→ **Exercise instructions**
Lay out the records from the line containing "collector number: 1731" through the line containing "island: Hawaii", both included, as a JSON array of strings with one string per line and blank lines omitted.

→ **Supplied records**
=======
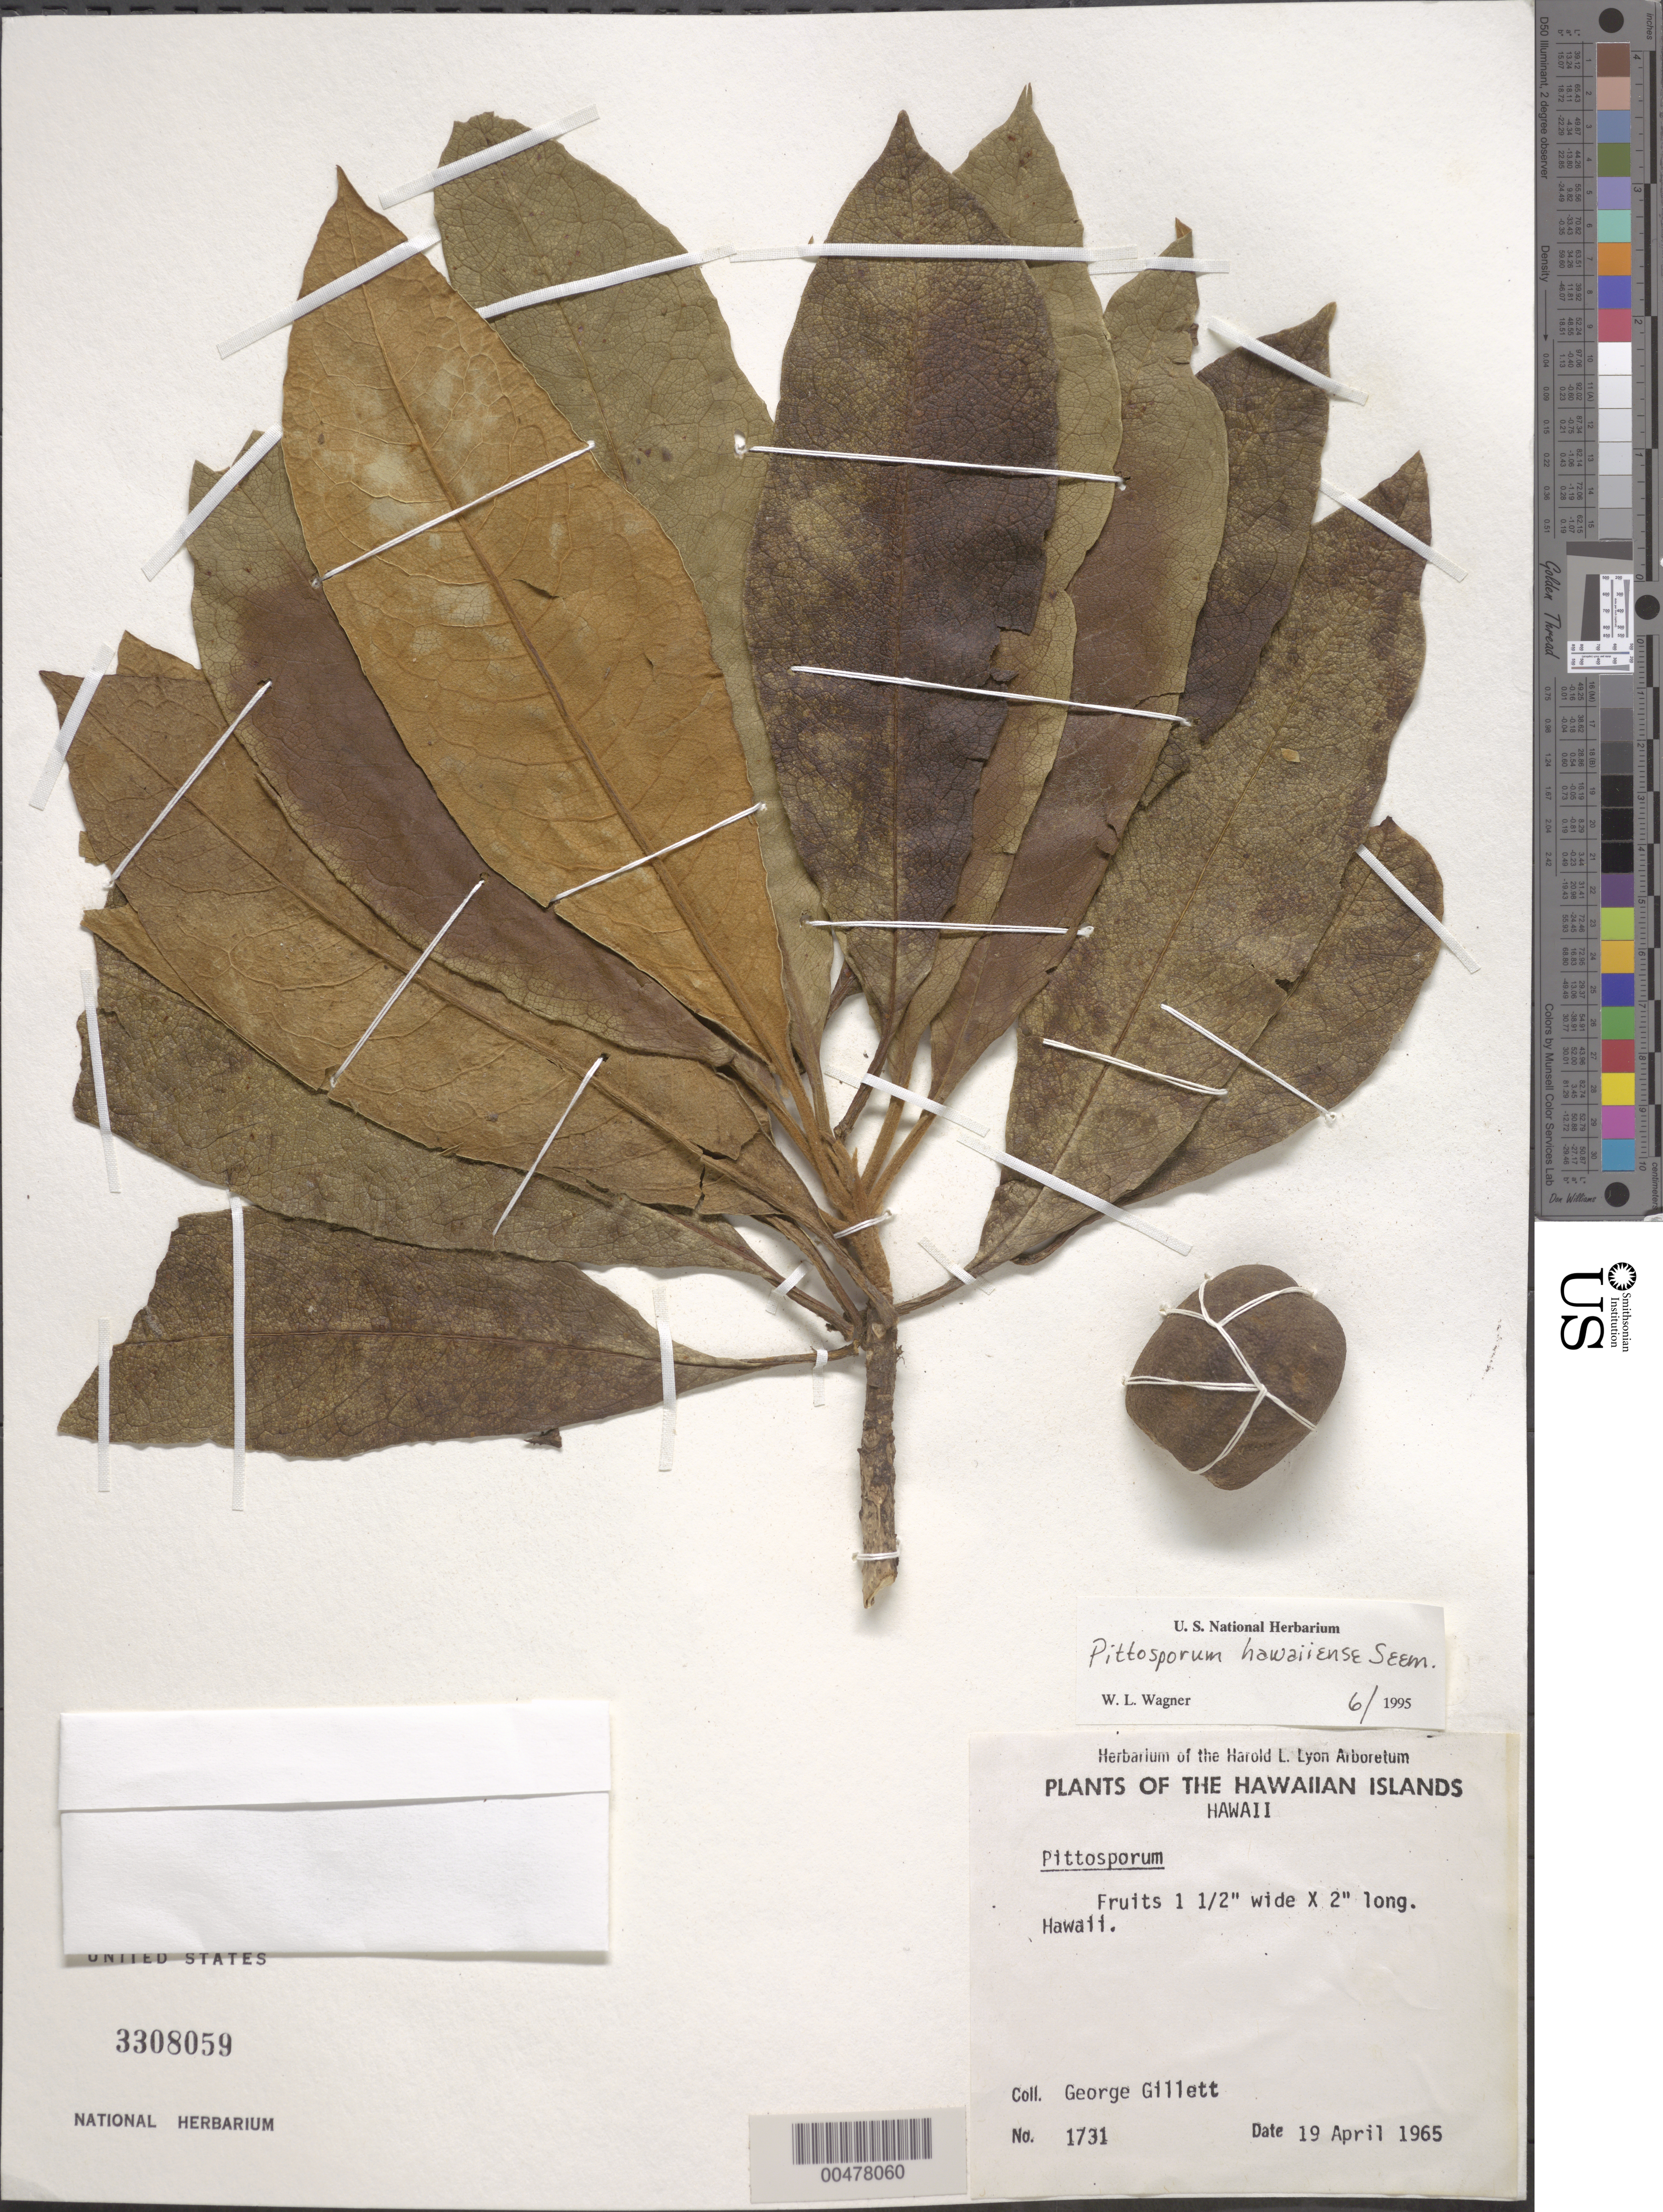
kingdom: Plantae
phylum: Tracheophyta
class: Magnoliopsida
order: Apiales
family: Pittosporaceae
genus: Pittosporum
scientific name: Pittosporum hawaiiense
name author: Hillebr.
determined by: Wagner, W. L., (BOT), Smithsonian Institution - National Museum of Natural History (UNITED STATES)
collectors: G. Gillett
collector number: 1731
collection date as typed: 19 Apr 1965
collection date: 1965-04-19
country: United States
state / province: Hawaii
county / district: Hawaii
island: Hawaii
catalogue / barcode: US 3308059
=======
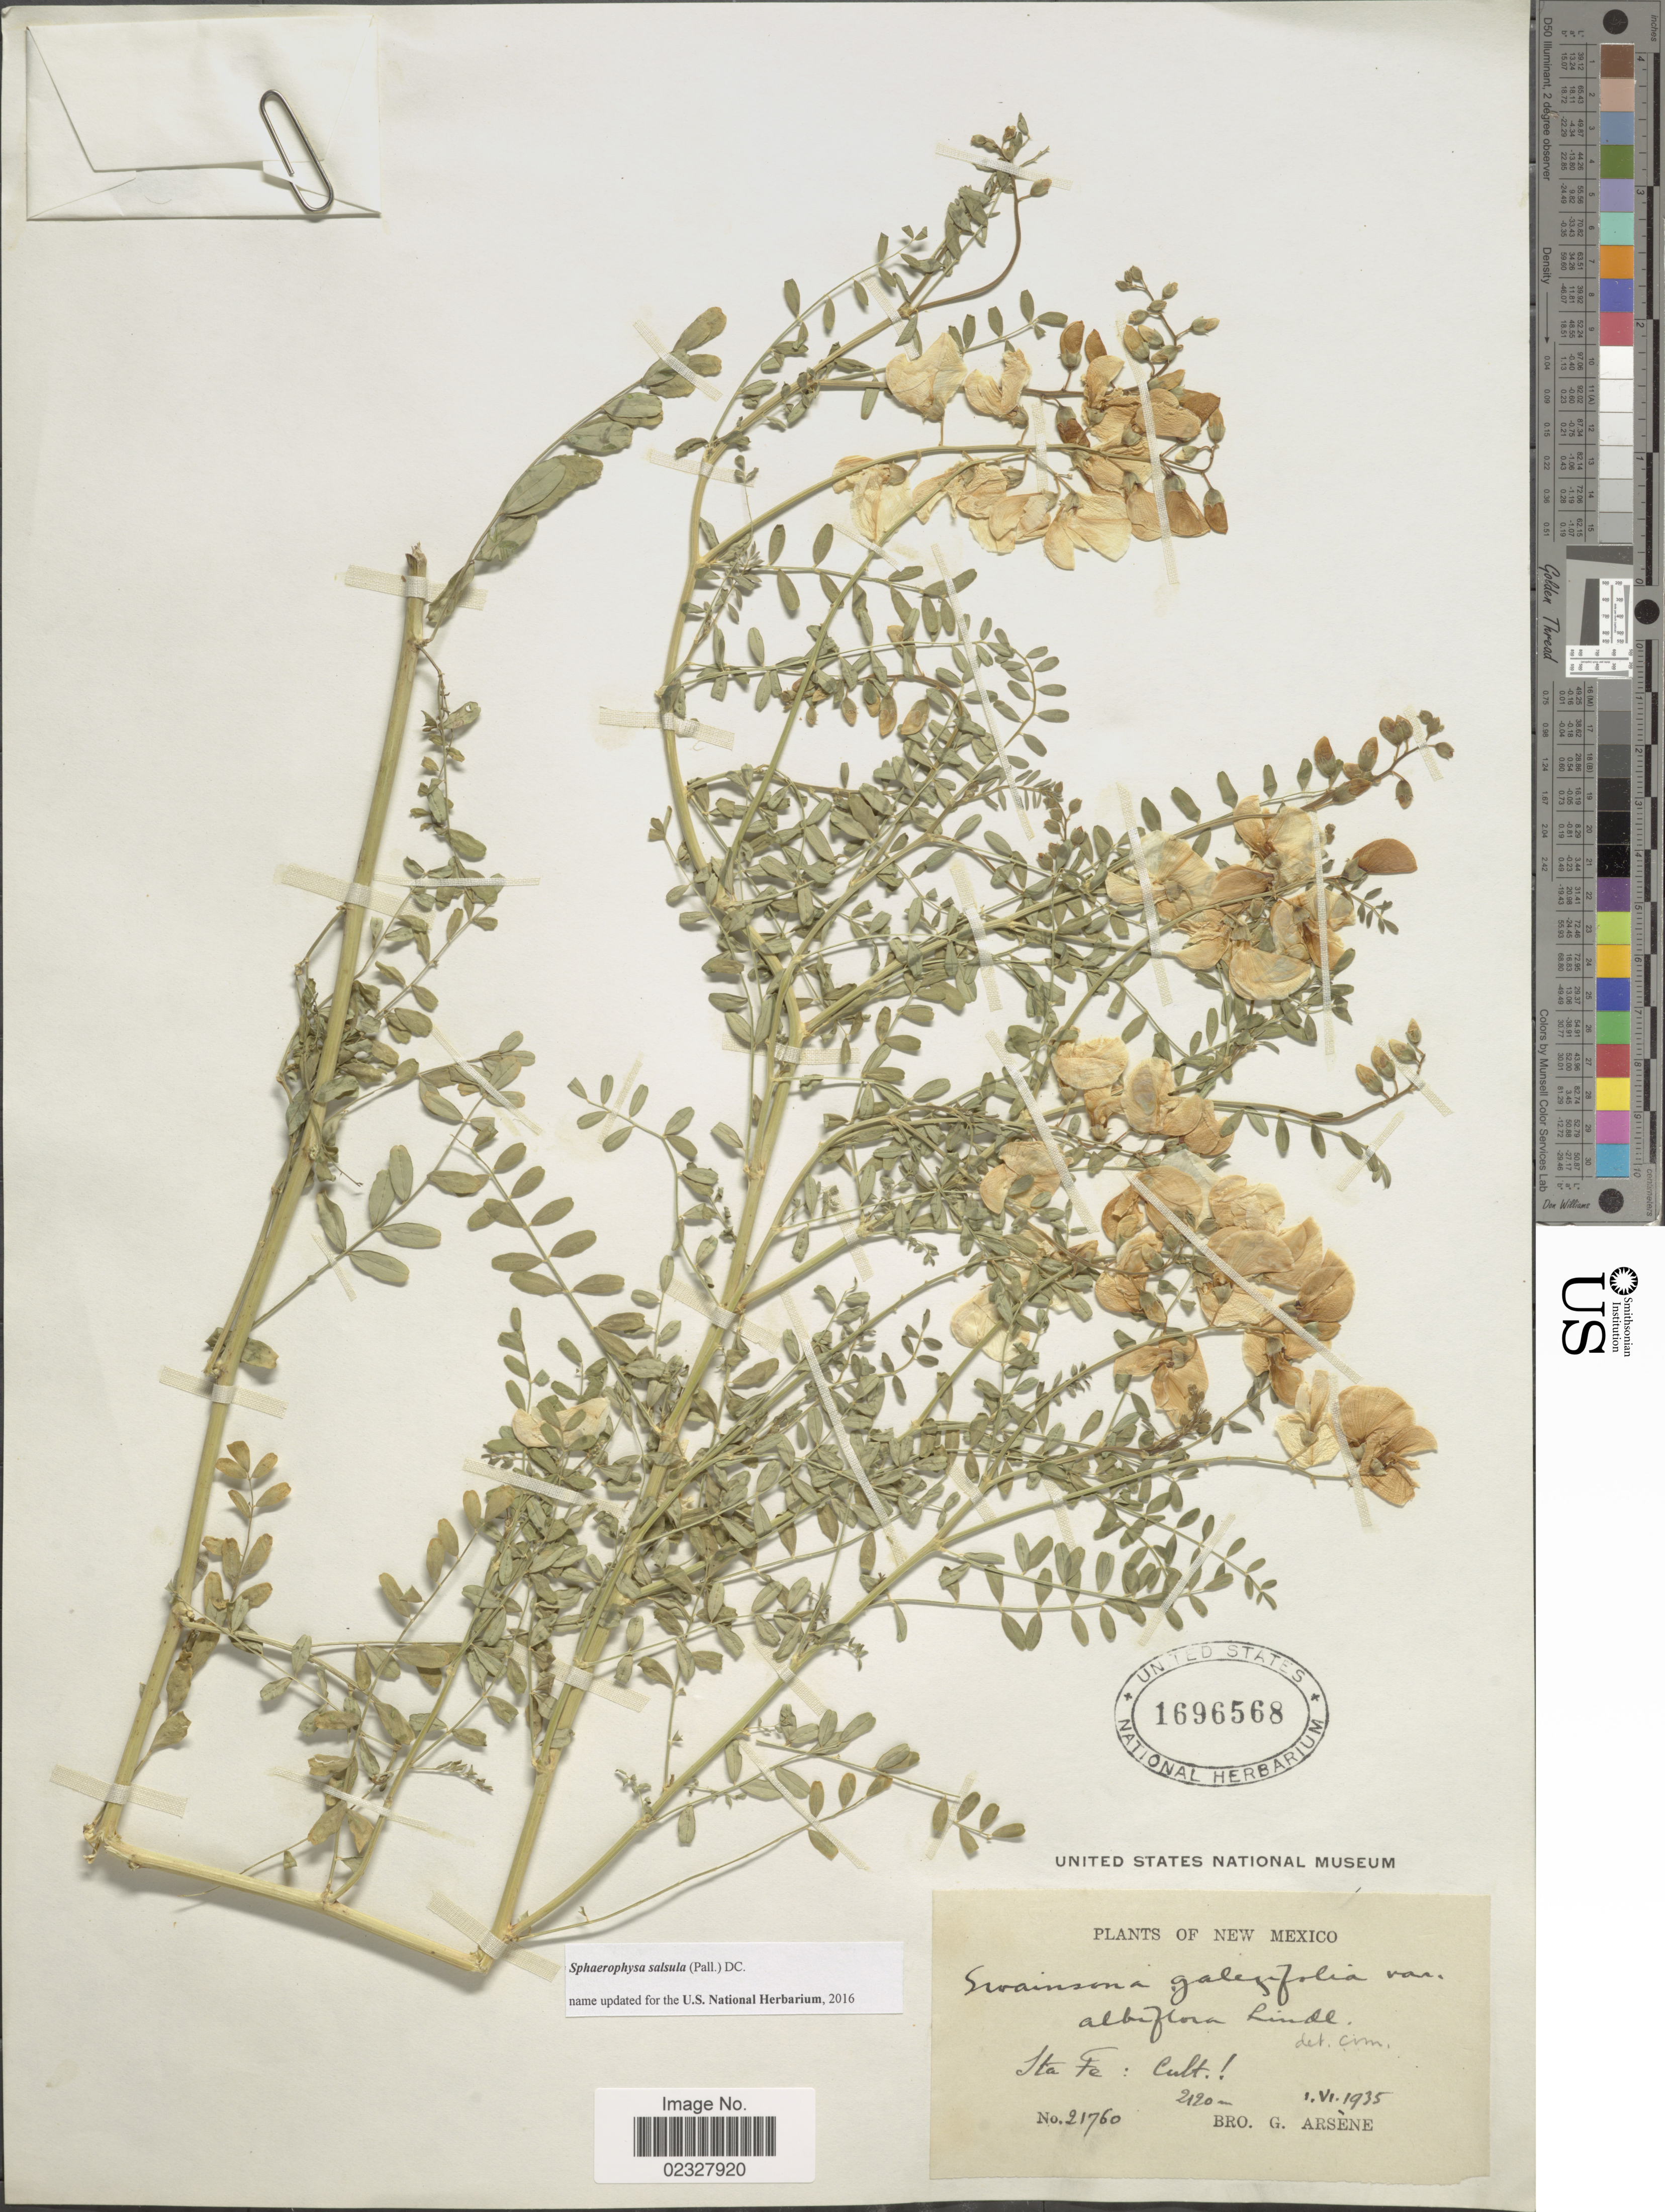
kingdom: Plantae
=======
→ **Exercise result**
[
  "collector number: 1731",
  "collection date as typed: 19 Apr 1965",
  "collection date: 1965-04-19",
  "country: United States",
  "state / province: Hawaii",
  "county / district: Hawaii",
  "island: Hawaii"
]